How to speed up find({}. projection={"_id": True}) on a large collection?

Mike_Ishenin · September 18, 2021, 10:26am

I’ve got a collection of ~4M documents around 8kb each, and I need all their _ids for a batch processing task.

%% time
allsrs = list(db["srs"].find({}, projection={"_id": True},batch_size=1000000))
print(len(allsrs). srs[0])

3855367 {'_id': 1686036615}
CPU times: user 5.17 s, sys: 873 ms, total: 6.05 s
Wall time: *10min 56s*

Is there a way to speed up this query? It doesn’t look like the one that really needs 10 minutes to complete.

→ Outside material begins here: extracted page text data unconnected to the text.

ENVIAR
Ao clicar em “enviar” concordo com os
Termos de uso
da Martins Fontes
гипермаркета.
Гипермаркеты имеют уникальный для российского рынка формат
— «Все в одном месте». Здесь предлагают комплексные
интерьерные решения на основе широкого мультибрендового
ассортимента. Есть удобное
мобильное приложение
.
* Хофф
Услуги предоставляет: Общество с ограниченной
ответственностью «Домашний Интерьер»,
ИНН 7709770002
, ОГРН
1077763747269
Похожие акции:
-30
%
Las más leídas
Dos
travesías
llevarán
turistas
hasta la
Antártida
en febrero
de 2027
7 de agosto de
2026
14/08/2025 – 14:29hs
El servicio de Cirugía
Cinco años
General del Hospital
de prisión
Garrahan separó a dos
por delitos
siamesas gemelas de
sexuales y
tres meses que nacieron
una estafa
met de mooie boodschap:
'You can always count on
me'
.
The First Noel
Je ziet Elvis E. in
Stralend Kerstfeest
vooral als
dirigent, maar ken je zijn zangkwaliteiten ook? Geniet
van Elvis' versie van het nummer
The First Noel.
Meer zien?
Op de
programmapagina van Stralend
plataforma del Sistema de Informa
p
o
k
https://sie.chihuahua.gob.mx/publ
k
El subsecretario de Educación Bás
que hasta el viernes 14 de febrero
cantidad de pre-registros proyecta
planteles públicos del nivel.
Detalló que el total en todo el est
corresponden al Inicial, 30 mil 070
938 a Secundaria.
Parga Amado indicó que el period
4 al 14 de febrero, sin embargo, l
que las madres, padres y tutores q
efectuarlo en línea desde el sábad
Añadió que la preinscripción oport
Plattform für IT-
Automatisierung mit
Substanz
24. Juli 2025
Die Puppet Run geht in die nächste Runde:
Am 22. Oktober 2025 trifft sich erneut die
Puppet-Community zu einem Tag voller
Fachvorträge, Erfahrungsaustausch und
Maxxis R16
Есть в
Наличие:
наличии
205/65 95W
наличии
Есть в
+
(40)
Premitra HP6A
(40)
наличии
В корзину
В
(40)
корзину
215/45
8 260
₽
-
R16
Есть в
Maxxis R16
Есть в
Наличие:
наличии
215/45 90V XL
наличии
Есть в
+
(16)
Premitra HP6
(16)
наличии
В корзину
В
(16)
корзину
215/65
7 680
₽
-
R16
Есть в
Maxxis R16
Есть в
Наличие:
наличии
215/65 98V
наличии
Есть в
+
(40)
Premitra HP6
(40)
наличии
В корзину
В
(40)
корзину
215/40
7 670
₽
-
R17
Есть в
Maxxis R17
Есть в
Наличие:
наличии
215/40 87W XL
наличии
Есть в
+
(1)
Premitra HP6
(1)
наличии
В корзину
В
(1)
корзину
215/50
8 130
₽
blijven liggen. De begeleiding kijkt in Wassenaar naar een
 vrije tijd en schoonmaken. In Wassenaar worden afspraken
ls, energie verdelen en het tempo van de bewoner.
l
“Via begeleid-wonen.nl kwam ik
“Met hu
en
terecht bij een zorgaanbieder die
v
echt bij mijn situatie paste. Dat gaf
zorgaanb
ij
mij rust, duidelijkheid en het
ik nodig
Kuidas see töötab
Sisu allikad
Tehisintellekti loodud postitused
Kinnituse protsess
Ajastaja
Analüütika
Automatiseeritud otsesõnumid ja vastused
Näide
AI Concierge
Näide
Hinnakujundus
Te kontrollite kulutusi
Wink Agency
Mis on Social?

Pavel_Duchovny · September 19, 2021, 10:42am

Hi @Mike_Ishenin ,

Welcome to MongoDB Community.

Can you provide the explain plan of this query? Have you tried to sort on _id as well or hint the _id index to be used?

Have you considered doing the task in smaller batches fetching x first Ids and moving them to a another process to continue with the next batch?

Best regards,
Pavel

Mike_Ishenin · September 19, 2021, 12:17pm

Wow, that’s the magic!

%%time
allsrs = list(db["srs"].find({}, projection={"_id": True}, sort=[( "_id", 1)],batch_size=1000000))
print(len(allsrs), allsrs[0])

3855367 {'_id': 1260}
CPU times: user 5.63 s, sys: 1.32 s, total: 6.95 s
Wall time: 14.1 s

But how and why?

Pavel_Duchovny · September 19, 2021, 1:30pm

Hi @Mike_Ishenin ,

Basically the sort forces the query to do an index scan on _id. Similarly this can be achieved by a hint.

In general MongoDB will sometimes prefare an collection scans over a full index scan as it is potentially faster. But in your case I suspect that _id index with numerical values is significantly smaller, therefore it probably fits fully in RAM.

This is what cause the improvement theoretically…

Thanks
Pavel

system · September 27, 2021, 6:19am

This topic was automatically closed 5 days after the last reply. New replies are no longer allowed.